Question

The ratio of boys to girls in the science club is $ 3:5. $ If there are $ 60 $ girls, how many boys are there?

Answer 1

Hint: Identify the known and unknown ratios and set up the ratio and proportion and solve accordingly. In these ratio and proportion types of questions, take any variable as the reference number where applicable and frame the word statements in to the form of mathematical expressions.

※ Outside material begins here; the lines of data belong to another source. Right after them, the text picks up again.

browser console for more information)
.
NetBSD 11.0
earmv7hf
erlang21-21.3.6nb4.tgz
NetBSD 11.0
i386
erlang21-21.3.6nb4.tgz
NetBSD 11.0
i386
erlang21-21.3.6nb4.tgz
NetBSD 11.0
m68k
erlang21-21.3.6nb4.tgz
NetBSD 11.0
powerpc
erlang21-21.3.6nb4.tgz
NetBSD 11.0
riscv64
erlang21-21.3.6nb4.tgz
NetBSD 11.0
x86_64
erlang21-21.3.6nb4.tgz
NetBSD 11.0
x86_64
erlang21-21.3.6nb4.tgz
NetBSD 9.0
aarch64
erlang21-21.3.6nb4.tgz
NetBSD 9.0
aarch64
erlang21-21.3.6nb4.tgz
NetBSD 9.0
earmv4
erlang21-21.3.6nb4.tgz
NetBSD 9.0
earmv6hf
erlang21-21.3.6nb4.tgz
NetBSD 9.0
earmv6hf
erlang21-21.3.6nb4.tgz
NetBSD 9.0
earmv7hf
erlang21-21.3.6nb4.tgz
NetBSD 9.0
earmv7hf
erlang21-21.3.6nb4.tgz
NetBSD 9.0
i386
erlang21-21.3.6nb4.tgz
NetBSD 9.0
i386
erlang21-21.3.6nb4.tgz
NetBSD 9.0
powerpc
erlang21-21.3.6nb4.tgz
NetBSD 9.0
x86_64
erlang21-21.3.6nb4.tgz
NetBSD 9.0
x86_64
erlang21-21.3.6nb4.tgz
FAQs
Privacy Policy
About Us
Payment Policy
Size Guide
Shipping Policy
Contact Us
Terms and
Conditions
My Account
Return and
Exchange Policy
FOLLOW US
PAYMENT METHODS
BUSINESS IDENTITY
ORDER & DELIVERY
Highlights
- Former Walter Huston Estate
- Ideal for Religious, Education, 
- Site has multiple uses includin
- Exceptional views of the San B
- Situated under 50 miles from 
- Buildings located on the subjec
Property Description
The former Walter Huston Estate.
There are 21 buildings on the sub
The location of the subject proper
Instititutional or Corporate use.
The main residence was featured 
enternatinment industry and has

Complete step-by-step answer:
Let us suppose the number of boys be equal to “x”
Let us frame the given word statements in the form of fractional form.
\[ \Rightarrow \dfrac{3}{5} = \dfrac{x}{{60}}\]
Perform cross multiplication in the above expression where the numerator of one side is multiplied with the denominator of the opposite side.
 $ \Rightarrow 3 \times 60 = 5x $
The above equation can be re-written as –
 $ \Rightarrow 5x = 3 \times 60 $
Term multiplicative on one side if moved to the opposite side then it goes to the denominator.
 $ \Rightarrow x = \dfrac{{3 \times 60}}{5} $
Find the factors from on the numerator of the above expression.
 $ \Rightarrow x = \dfrac{{3 \times 12 \times 5}}{5} $
Common factors from the numerator and the denominator cancel each other.
 $
   \Rightarrow x = 3 \times 12 \\
   \Rightarrow x = 36 \;
  $
Hence, there are $ 36 $ boys in the science club.
So, the correct answer is “$ 36 $ boys”.

Note: Always read the question twice and frame the word statement in the mathematical form. Segregate all the known and unknown terms and form the corresponding ratios and the proportions accordingly.
Ratio is the comparison between two numbers without any units.
Whereas, when two ratios are set equal to each other are called the proportion.
Four numbers a, b, c, and d are said to be in the proportion. If $ a:b = c:d $ whereas, four numbers are said to be in continued proportion if the terms \[\] $ a:b = b:c = c:d $